*Testo fornito*.
▼

MAI GLI ELEFANTI VOLAR

Sì, abbiamo un problema. Ne abbiamo molti, a dire il vero, ma quello dell’informazione è e resta un nodo chiave.
Ci pensavo in questi giorni, dopo un viaggio in treno Roma-Modena-Roma dove tentavo vanamente di spiegare che Eluana non mangiava minestrine a donne e uomini che allargavano le braccia ribadendo che “l’avevano sentito in televisione”.
Non è del tutto esatto: di certo, le parole delle suorine e dei pii personaggi intervistati a raffica dai telegiornali non si riferivano concretamente alle minestrine. Ma nel loro discorso il tono, la costruzione delle frasi, lo sguardo facevano intendere altro.
Ci vorrebbe George Lakoff per spiegare come si evoca l’elefante nelle menti altrui. La vostra eccetera si limita a portare con sè lo sguardo torvo di una giornalista mentre, stamattina, interrompeva il corrispondente da Udine –  “Perchè le fanno l’autopsia?”- con un tono secco e allarmato che risulterebbe impeccabile nelle fiction investigative, ma non in (quella che dovrebbe essere) una informazione corretta. La domanda era legittima. Tono, sguardo, postura, no.
L’elefante nasce, probabilmente, così.
Faccio un secondo esempio, che riguarda proprio la presentazione di Ancora dalla parte delle bambine a Modena. Incontro bello e appassionato. Ma. Come avviene quasi regolarmente da sessantadue presentazioni a questa parte, chi mi introduce sottolinea quasi sempre che il libro “apre la mente ai genitori sui pericoli che i bambini corrono su Internet”, essendo alla rete  in gran parte dedicato.
Beh, non è vero. Ho parlato molto più della carta (giornali, riviste, testi scolastici, libri, fumetti) che del web. Solo che, per qualche singolare fata morgana, questo non arriva a tutti i lettori: che sono in assoluta buona fede quando lo sostengono. Perchè? Ho sbagliato io nella costruzione del libro? E’ la mia storia da blogger che rende consequenziale che il libro parli quasi esclusivamente di rete?E’ la paura che molti adulti hanno della rete medesima a creare questa illusione ottica?

▲

*Dati mostrati*.
▼

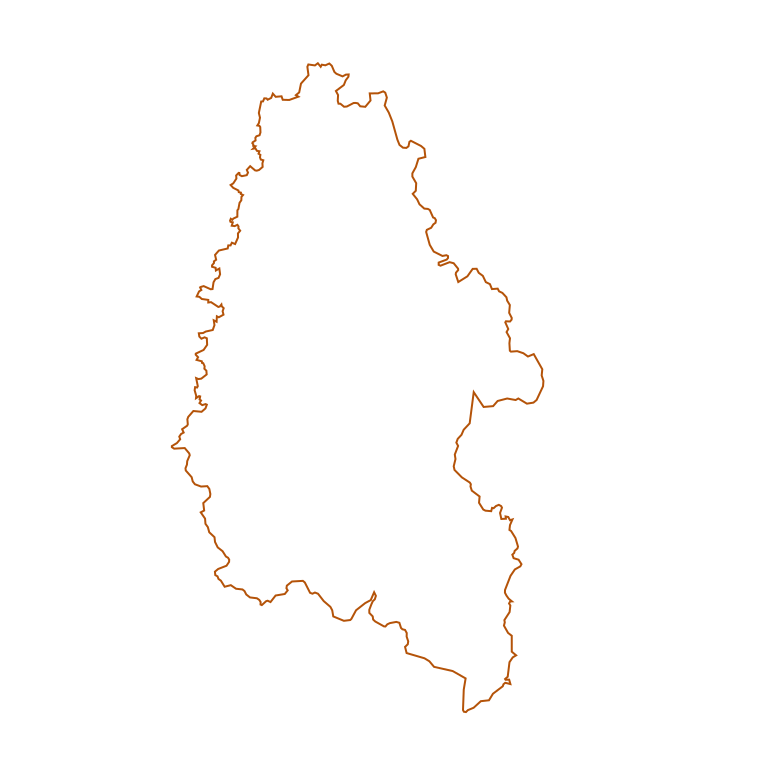 the district of Ivohibe, Ihorombe, Madagascar, rotated 196°
{"feature_id": "10022922B57896428715958", "entity_name": "Ivohibe", "entity_type": "district", "adm_level": 2, "iso_a3": "MDG", "parent_name": "Madagascar", "parent_adm1": "Ihorombe", "projection": "mercator", "projection_center": [46.923, -22.545], "detail": "fine", "context": "isolated", "style": "outline", "palette": "amber", "viewbox_px": 768, "rotation_deg": 196, "n_neighbors": 0, "source": "geoboundaries", "source_scale": "gbopen_adm2", "svg_char_len": 6149}
<svg xmlns="http://www.w3.org/2000/svg" viewBox="0 0 768 768"><g transform="rotate(196 384 384)"><path d="M193.9,116.3L186.5,126.2L186.4,128.3L185.1,130.2L179.8,130.4L182.2,134.3L185.6,133.2L186.3,133.8L184.4,136.7L186.7,151.2L184.9,156.7L182.2,159.6L187.4,161.9L191.8,177.2L196.1,178.9L202.1,184.8L202.2,188.2L203.2,190.2L200.4,199.4L201.5,205.9L203.3,207.5L202.8,209.7L201.1,210.3L205.0,212.0L208.0,214.4L210.2,216.7L210.9,219.3L209.5,234.5L207.1,241.8L202.7,246.3L202.2,248.7L206.2,252.2L211.4,252.3L213.6,255.3L212.3,257.5L212.4,259.6L210.4,262.7L210.4,264.7L215.2,272.2L221.3,277.7L223.2,278.3L224.0,283.1L223.2,289.2L225.3,287.8L227.9,290.4L230.6,290.2L229.7,288.1L234.0,286.6L236.9,292.0L236.5,297.6L237.7,298.9L240.3,299.5L242.7,297.6L244.4,294.8L246.0,294.7L245.9,291.3L251.6,290.2L254.0,290.7L259.9,296.0L261.1,302.2L270.2,305.7L272.6,309.3L272.9,311.6L274.3,312.9L283.4,315.7L292.5,320.8L294.3,324.1L294.6,331.6L296.5,335.7L295.7,344.9L298.3,347.6L298.0,351.6L295.5,356.5L294.8,362.0L290.8,369.8L295.5,400.9L281.9,389.4L273.0,392.8L270.1,399.0L261.6,404.0L253.0,404.9L250.9,407.1L241.2,404.5L235.2,407.3L232.9,410.7L230.5,425.7L231.6,430.9L234.8,435.7L235.9,441.8L248.3,454.0L253.2,450.1L258.5,452.0L265.0,452.3L270.9,450.1L272.2,450.7L274.7,457.8L275.5,462.7L280.5,467.7L279.7,471.1L284.4,476.7L284.1,477.9L280.1,478.8L279.1,481.0L279.4,482.7L283.3,486.9L284.8,494.6L288.6,498.1L290.2,501.1L295.3,504.2L298.9,504.8L301.0,507.0L306.4,505.0L309.7,509.2L314.2,510.0L318.8,515.2L323.6,517.0L326.7,520.3L330.5,519.1L333.5,510.5L340.7,502.5L345.3,509.2L345.5,510.9L344.1,514.0L344.6,515.3L350.3,519.3L354.5,519.2L362.3,513.3L364.3,513.6L364.9,515.8L358.0,520.9L357.2,522.8L357.7,524.6L359.5,525.0L363.1,523.2L372.7,525.0L378.4,530.4L385.4,541.8L385.3,544.0L381.7,547.2L380.6,551.0L378.9,553.2L379.2,555.8L380.9,557.4L382.7,557.6L388.0,563.9L390.1,564.4L393.6,563.7L399.4,566.5L403.1,570.7L408.8,574.7L406.7,578.5L408.4,585.9L413.9,591.2L414.8,594.3L413.2,601.3L413.0,610.0L406.8,613.6L410.0,621.2L414.0,623.0L425.2,625.2L426.3,623.8L426.0,619.2L427.6,617.1L430.9,616.4L435.0,618.1L438.5,622.6L448.4,638.7L454.2,646.2L460.1,651.9L460.2,660.1L463.1,664.4L465.4,665.1L469.8,661.8L477.8,659.4L475.1,652.8L478.4,645.3L483.4,644.4L486.6,646.6L489.0,646.3L490.7,645.7L496.2,640.5L498.8,639.5L503.2,641.4L505.0,640.9L506.5,643.4L507.8,649.1L511.0,652.4L505.0,660.4L504.5,665.4L502.9,669.6L503.3,671.8L505.9,670.9L508.6,668.3L515.3,669.1L517.7,670.3L521.9,675.5L524.9,677.0L528.2,674.2L531.8,673.8L532.3,671.5L536.0,674.1L538.2,671.2L544.8,670.3L545.1,667.8L541.7,660.0L546.6,649.9L545.9,640.9L548.3,637.4L545.5,636.6L553.4,630.9L559.7,629.3L561.8,632.3L567.3,630.2L570.9,632.5L571.3,627.9L574.2,625.2L575.6,626.1L577.8,625.6L578.2,622.3L579.9,621.7L579.0,610.0L576.6,605.8L576.2,600.3L577.0,597.6L574.9,597.8L573.8,596.9L572.1,591.8L572.2,588.8L574.9,587.0L575.5,585.2L574.6,582.7L576.9,580.1L576.9,579.1L575.7,578.4L575.4,576.9L573.1,577.1L574.7,574.1L572.6,575.1L570.4,573.1L567.9,573.4L568.1,570.8L566.0,570.2L565.7,567.7L564.3,565.8L561.7,565.8L561.7,562.6L560.5,559.2L563.1,555.3L565.1,554.0L566.8,553.8L572.7,556.5L574.9,552.0L573.0,549.7L573.5,546.9L577.9,544.6L580.4,545.1L581.2,547.0L581.9,546.9L583.6,543.7L582.5,540.8L584.2,535.3L586.3,533.0L583.0,531.0L577.3,529.9L576.5,528.4L574.3,528.5L574.0,527.2L571.6,526.8L572.6,524.6L571.8,521.3L572.8,518.4L572.2,512.0L572.8,510.6L571.1,504.4L574.4,501.5L575.1,500.0L576.8,500.6L577.0,498.6L576.3,497.6L573.9,497.7L574.0,494.2L571.1,494.6L568.8,496.6L567.3,495.4L566.9,493.5L564.5,491.7L565.9,488.5L564.7,484.6L565.7,477.5L569.2,477.9L569.7,474.9L571.9,474.3L571.6,471.2L579.5,466.8L582.0,461.5L579.6,457.2L581.3,455.0L580.8,453.4L582.0,450.7L581.6,449.3L577.9,449.3L576.9,446.8L574.1,449.6L571.8,444.3L572.3,440.4L575.0,438.4L575.9,434.8L575.0,428.0L576.7,427.3L584.3,428.4L586.7,426.9L587.4,426.2L585.5,424.0L587.3,422.0L588.2,416.5L585.5,416.9L582.6,415.5L576.1,416.4L575.4,413.9L572.8,415.0L564.5,412.4L563.2,413.2L562.2,415.6L561.4,414.0L559.0,412.7L559.2,409.5L557.4,406.4L561.2,402.6L563.3,403.0L562.1,397.7L565.2,398.3L563.2,393.9L563.5,388.7L569.8,385.3L572.0,383.1L576.0,381.7L574.6,378.7L572.0,377.2L569.3,379.4L566.9,379.1L564.8,372.9L566.8,367.0L573.3,361.3L573.1,360.3L570.1,358.5L570.8,355.5L565.4,355.6L564.7,354.1L563.5,354.2L561.3,351.6L560.9,349.2L558.4,347.8L557.1,344.3L561.1,338.8L563.7,337.6L566.2,337.9L562.4,330.6L562.7,329.1L564.7,328.9L564.3,325.8L561.2,320.8L560.8,318.5L558.4,321.4L557.3,321.4L557.0,318.3L555.3,317.7L556.1,314.8L552.9,313.6L550.0,315.5L548.6,315.3L548.9,311.3L551.7,307.0L559.8,305.5L563.1,298.5L563.3,295.9L561.5,291.2L561.7,289.7L565.6,284.9L563.2,282.1L565.3,280.0L566.3,277.0L564.7,274.7L566.8,270.1L570.8,265.9L570.5,264.8L567.9,264.0L557.9,267.5L552.1,263.6L551.1,262.0L551.9,255.6L551.2,252.2L551.6,248.3L550.7,246.2L543.2,241.4L541.0,237.6L538.1,235.5L531.6,235.0L525.7,237.1L523.0,235.0L520.6,230.4L520.2,227.5L524.9,219.7L522.0,212.8L524.8,210.1L518.9,205.3L517.1,200.4L513.9,197.9L511.1,193.3L504.7,190.0L502.9,185.6L498.8,181.1L493.1,178.8L488.4,174.6L486.0,174.0L484.4,172.5L483.9,170.3L485.3,165.9L492.4,160.5L494.8,157.0L493.5,153.8L491.0,153.2L489.4,151.0L486.6,150.0L481.3,145.2L475.8,148.4L469.8,146.4L463.4,147.5L461.0,146.5L458.4,143.7L454.0,141.9L447.1,143.0L444.4,142.1L442.5,140.4L441.9,138.0L440.5,137.8L437.4,142.8L436.1,143.6L433.0,143.1L429.9,150.8L421.5,154.8L419.7,159.1L421.5,160.8L421.8,163.4L418.0,168.8L407.7,172.4L405.4,171.4L397.5,162.9L395.0,162.7L392.9,164.5L389.6,164.2L382.1,158.7L374.1,155.0L371.4,152.2L368.7,146.6L357.3,145.3L351.4,147.8L350.6,149.2L348.5,158.8L341.7,168.2L337.2,172.6L336.1,181.1L333.4,178.1L333.5,174.5L334.9,172.1L335.4,168.7L335.9,162.9L335.0,159.9L330.8,157.5L329.5,154.6L327.0,153.3L317.2,151.0L315.8,151.3L314.6,153.9L312.4,155.8L306.6,158.7L303.4,158.7L300.4,154.2L298.7,153.3L296.0,153.4L293.5,150.9L292.6,147.4L289.8,143.3L289.4,140.4L291.3,137.1L288.1,131.6L269.5,131.5L264.0,130.0L257.9,125.9L238.9,127.0L224.4,123.5L223.1,112.2L218.2,92.4L216.9,91.0L214.8,91.2L213.5,93.6L208.6,97.5L203.5,105.8L195.9,108.9L193.9,116.3Z" fill="none" stroke="#b45309" stroke-width="2"/></g></svg>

▲

*Cosa fare*. Trascrivi dal testo fornito il brano compreso tra "Ci vorrebbe George" e "sguardo, postura, no.", estremi inclusi.

*Risposta scritta*.
Ci vorrebbe George Lakoff per spiegare come si evoca l’elefante nelle menti altrui. La vostra eccetera si limita a portare con sè lo sguardo torvo di una giornalista mentre, stamattina, interrompeva il corrispondente da Udine –  “Perchè le fanno l’autopsia?”- con un tono secco e allarmato che risulterebbe impeccabile nelle fiction investigative, ma non in (quella che dovrebbe essere) una informazione corretta. La domanda era legittima. Tono, sguardo, postura, no.